I stopped at a truck stop one time to get a cup of coffee, and the girl at the cash register was the ugliest woman I ever saw. I do not say that flippantly or humorously. This young woman’s face was so repulsive that despite an effort to be pleasant to her, I found it hard to make eye contact. She didn’t appear to have been in an accident or to suffer from any birth deformity; she was simply the most shocking opposite of beauty that I have ever seen. She was not just unattractive, mind you. Her face was a horrifying mask of . . . ugliness. You have never seen anything like this woman’s visage in your worst nightmare.
My heart broke for this pathetic individual.

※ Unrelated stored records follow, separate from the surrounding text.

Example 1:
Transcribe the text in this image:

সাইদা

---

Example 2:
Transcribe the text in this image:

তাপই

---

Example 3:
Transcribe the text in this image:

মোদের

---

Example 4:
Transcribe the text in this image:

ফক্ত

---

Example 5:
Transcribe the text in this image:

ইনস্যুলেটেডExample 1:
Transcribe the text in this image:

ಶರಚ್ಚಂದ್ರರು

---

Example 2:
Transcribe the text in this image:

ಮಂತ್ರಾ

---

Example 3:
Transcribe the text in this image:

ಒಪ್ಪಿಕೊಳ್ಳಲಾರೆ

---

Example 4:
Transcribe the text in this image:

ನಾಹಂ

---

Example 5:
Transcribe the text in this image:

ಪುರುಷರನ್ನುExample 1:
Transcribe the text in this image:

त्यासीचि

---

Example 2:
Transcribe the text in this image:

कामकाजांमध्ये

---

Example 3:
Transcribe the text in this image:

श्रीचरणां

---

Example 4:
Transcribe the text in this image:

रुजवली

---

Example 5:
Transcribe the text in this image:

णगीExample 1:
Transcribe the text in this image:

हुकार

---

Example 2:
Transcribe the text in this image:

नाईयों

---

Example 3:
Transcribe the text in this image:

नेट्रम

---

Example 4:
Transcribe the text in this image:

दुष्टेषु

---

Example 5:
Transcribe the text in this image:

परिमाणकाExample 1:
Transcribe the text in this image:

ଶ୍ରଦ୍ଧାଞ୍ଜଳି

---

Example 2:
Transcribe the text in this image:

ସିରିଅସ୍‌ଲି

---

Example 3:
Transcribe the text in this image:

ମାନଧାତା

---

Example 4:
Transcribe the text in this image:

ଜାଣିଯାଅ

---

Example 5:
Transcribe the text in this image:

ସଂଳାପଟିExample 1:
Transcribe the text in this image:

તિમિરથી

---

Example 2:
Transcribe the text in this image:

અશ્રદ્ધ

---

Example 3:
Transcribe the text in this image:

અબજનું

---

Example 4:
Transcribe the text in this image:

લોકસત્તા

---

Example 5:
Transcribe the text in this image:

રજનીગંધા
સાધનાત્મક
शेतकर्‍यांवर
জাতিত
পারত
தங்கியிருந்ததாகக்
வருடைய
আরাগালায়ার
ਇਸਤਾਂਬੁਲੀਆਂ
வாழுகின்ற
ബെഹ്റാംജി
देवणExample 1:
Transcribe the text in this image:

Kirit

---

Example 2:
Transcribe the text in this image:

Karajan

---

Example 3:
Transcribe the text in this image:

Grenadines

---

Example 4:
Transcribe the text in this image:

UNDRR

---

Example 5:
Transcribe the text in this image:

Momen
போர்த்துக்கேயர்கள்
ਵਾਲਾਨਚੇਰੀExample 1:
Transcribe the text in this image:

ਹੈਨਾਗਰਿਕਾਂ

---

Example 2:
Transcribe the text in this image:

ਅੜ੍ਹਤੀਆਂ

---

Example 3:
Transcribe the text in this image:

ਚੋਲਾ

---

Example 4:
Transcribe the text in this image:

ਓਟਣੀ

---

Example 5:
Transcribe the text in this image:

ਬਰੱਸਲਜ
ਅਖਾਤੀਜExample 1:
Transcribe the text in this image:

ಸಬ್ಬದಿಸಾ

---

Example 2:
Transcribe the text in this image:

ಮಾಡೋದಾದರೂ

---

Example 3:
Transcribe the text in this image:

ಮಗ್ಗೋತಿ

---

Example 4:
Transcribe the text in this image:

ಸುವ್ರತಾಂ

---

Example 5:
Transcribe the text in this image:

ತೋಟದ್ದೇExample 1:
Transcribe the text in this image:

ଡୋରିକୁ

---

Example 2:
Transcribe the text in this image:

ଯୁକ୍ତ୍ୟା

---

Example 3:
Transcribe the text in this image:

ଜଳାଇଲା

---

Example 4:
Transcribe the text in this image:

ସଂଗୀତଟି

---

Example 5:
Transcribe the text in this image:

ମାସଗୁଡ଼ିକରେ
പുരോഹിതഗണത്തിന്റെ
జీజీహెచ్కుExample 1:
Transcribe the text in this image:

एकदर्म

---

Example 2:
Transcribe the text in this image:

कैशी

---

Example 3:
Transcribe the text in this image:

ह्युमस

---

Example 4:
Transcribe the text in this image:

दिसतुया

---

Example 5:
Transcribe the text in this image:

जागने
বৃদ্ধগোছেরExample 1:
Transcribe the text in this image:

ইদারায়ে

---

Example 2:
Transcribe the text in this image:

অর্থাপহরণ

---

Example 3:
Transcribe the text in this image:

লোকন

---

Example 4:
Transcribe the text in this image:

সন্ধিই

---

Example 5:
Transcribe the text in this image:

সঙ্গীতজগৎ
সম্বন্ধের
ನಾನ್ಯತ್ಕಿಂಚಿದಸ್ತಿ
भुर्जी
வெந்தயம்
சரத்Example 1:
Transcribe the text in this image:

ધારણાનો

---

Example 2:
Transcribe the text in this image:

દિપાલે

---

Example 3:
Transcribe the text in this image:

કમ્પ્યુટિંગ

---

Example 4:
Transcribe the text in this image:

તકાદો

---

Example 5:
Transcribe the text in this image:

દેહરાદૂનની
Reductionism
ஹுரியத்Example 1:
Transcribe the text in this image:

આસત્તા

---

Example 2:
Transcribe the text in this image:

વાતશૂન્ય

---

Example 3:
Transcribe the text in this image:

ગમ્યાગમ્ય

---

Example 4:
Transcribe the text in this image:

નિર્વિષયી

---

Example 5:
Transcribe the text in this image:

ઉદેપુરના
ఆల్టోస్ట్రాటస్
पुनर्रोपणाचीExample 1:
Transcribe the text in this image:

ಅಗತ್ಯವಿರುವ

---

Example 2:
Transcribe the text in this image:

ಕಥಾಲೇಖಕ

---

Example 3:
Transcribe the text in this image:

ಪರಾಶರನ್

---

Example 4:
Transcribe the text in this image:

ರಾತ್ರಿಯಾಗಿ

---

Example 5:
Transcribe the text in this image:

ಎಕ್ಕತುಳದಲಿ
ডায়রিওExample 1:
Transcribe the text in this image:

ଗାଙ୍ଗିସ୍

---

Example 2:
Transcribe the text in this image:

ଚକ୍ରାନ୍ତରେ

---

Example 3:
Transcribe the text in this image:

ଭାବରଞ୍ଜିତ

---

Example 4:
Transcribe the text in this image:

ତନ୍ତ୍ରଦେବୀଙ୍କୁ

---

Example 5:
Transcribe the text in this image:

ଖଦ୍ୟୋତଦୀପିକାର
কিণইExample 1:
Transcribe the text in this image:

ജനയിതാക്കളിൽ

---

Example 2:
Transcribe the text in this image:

As I went to my car, stinging tears came to my eyes. “Where in all the wide world will there be found a man who can look past this woman’s body and love the woman that she very likely is on the inside?” I thought. “She surely knows that, in all likelihood, she will go to bed and her heart will be crushed with unspeakable loneliness every long night that she is required to live in this world.”
The worst thing about it was that, in my shock, I didn’t have the presence of mind to look at her name tag and call her by name. That was a gift I could have given that would have meant so much to her. And I failed to give it.
It was many miles down the road before I could get this woman off my mind. And Paul’s statement in 2 Corinthians 5:16 kept coming to me: “From now on, therefore, WE REGARD NO ONE ACCORDING TO THE FLESH. Even though we once regarded Christ according to the flesh, we regard him thus no longer.” Paul would have never seen the truth about Jesus of Nazareth if he’d not learned to look below the surface and to see Jesus’ CHARACTER. And having learned to look at Jesus with something other than worldly eyes, Paul said that he was determined not to look at ANYBODY ELSE with worldly eyes, either.
In truth, there is no such thing as an “ordinary” human being. Every person created by God — in His image — is a being of INCALCULABLE WORTH and capable of UNIMAGINABLE GLORY. It often takes looking “inside” a person to see their worth and their glory, but don’t we owe it to those around us to make that effort? If we want others to see more about US than they could see with their physical eyes, then we owe THEM nothing less than the same grace.
I hope that somebody in the life of that woman at the truck stop will see her not “according to the flesh” but with eyes that see what God sees: a creature who means as much to Him as anybody else He ever made. I hope so. I pray so. And I am ashamed that I might not be able to do such a thing. Clearly, I’ve got some work left to do in my way of looking at people.